While the book of Job fits into the larger world of ancient Near Eastern literature, it is distinctly different in the way it portrays Job and God. Job thinks like an Israelite. God alone is wise. The book doesn’t mirror the surrounding views – in a sense it responds to them. “It is remarkable that some could still suggest that the book of Job borrows from the ancient Near Eastern exemplars. … A more defensible model sees the mentality of ancient Near Eastern literature as a foil for the book of Job. Job’s friends are the representatives of the ancient Near Eastern perspective, and their views are soundly rejected.” (p. 32)  Walton and Longman point out out several ways the text responds to the culture, including the following: (1) There is no “great symbiosis” because God does not have needs for humans to satisfy. (2) The text is interested in the justice of God, while just gods are not a concern in the ancient Near East. (3) The text is concerned with righteousness as an abstract concept, and one that goes beyond the ancient world. (4) No ritual offenses are considered (contrary to the literary parallels). (5) Divine wisdom is a major theme.

The book of Job is not history. The character of Job may or may not be based on a real person known to the original author and audience – by reputation at least. It doesn’t matter. Longman and Walton don’t mince words here: “this book is manifestly and unarguably in the genre category of wisdom literature rather than historical literature.” (p. 35) And a little later on the same page, “We would be mistaken to think that the author seeks to unfold a series of historical events.” (p. 35) They run through some of the reasons for this conclusion (for example, no stenographer recording heavenly prologue or the dialogues). The excessive extremes that frame the story. Job is exceedingly wealthy, he is undeniably righteous, no space is left for easy outs. The reader must grapple with the central question.

We therefore adopt the position that, though Job himself may have been a real person who actually lived, the rest of the book is a literary work of art providing a wisdom discussion that is framed by extremes. … This allows us to consider the extreme and artificial scenario the author has constructed so that we can engage in a deep investigation of an important philosophical issue without having to continually cope with the muddied waters of the normal ambiguities of people and their circumstances. Whether we label it a thought experiment or simply a hypothetical scenario built around extremes, we can encounter the God-given message of the text undistracted from incidental curiosities and without the angst that comes with wondering why God killed Job’s children. (p. 39)

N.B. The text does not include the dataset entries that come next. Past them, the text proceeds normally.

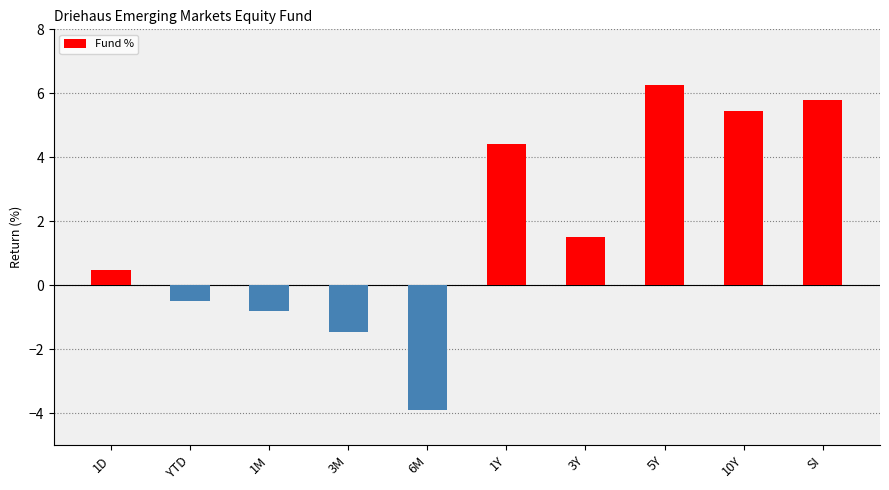

List the labels in order of value, largest first.

5Y, SI, 10Y, 1Y, 3Y, 1D, YTD, 1M, 3M, 6M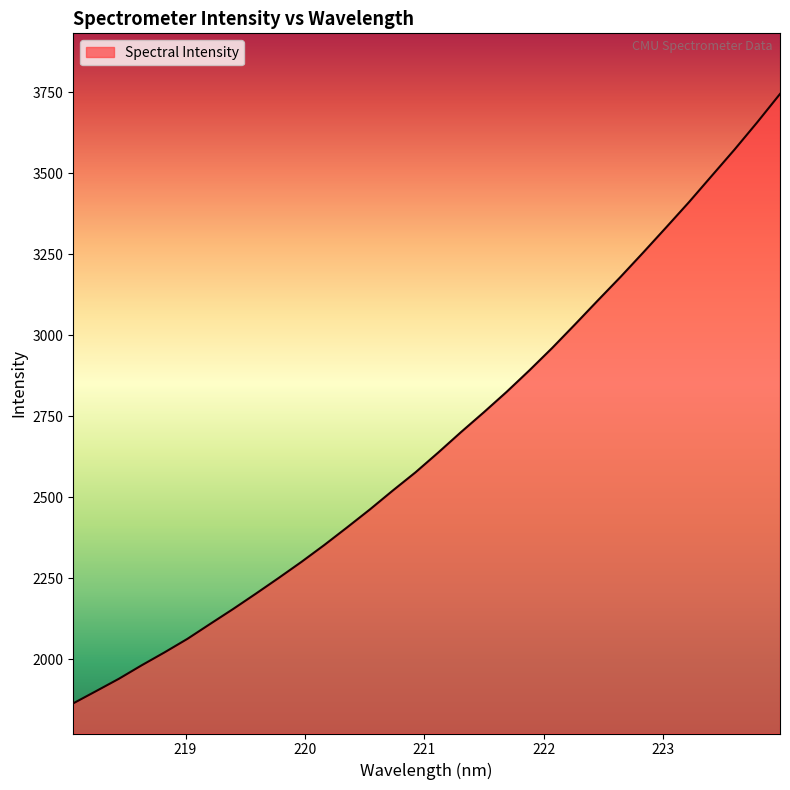

What is the difference between the maximum and minimum values?

1882.1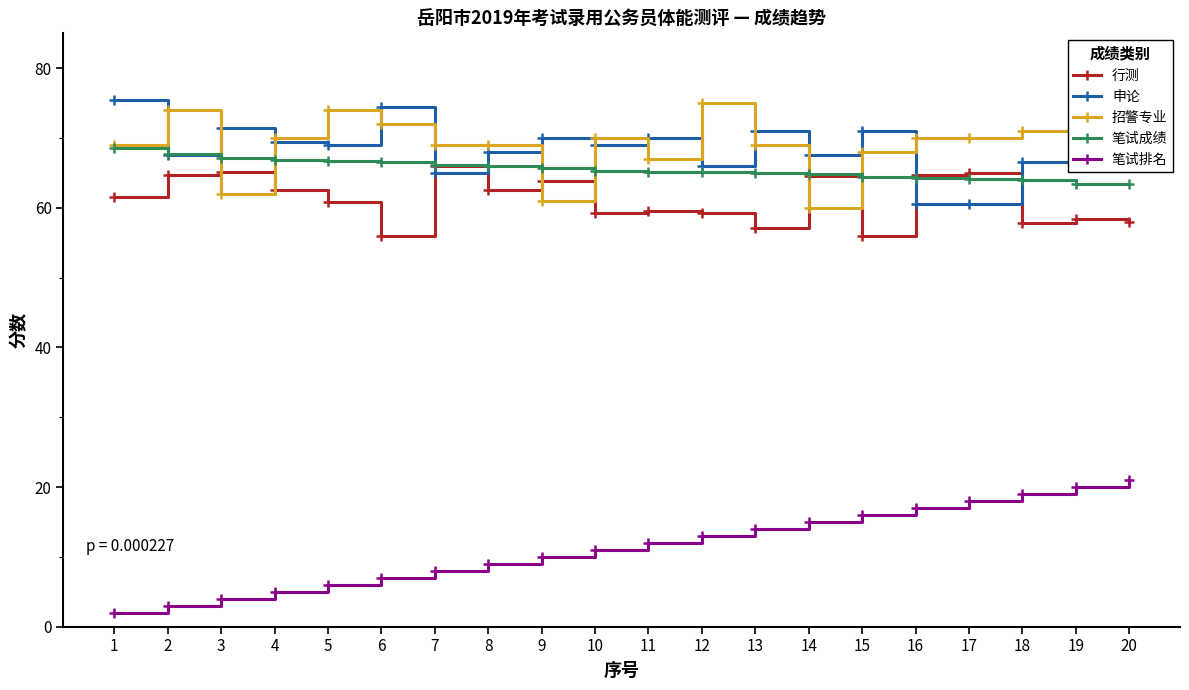

Does the chart display data point markers on the line(s)?

Yes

I suppose that we could argue that God should not have allowed (or inspired) the original author to include such troubling elements as the wager with the challenger and the killing of Job’s children. However, this may well be imposing modern sensibilities on an ancient text.  We find these to be distractors, but they need to be taken for their literary intent as extremes not as moral statements.

How would you describe the genre of Job?

How does this influence the way you interpret the book?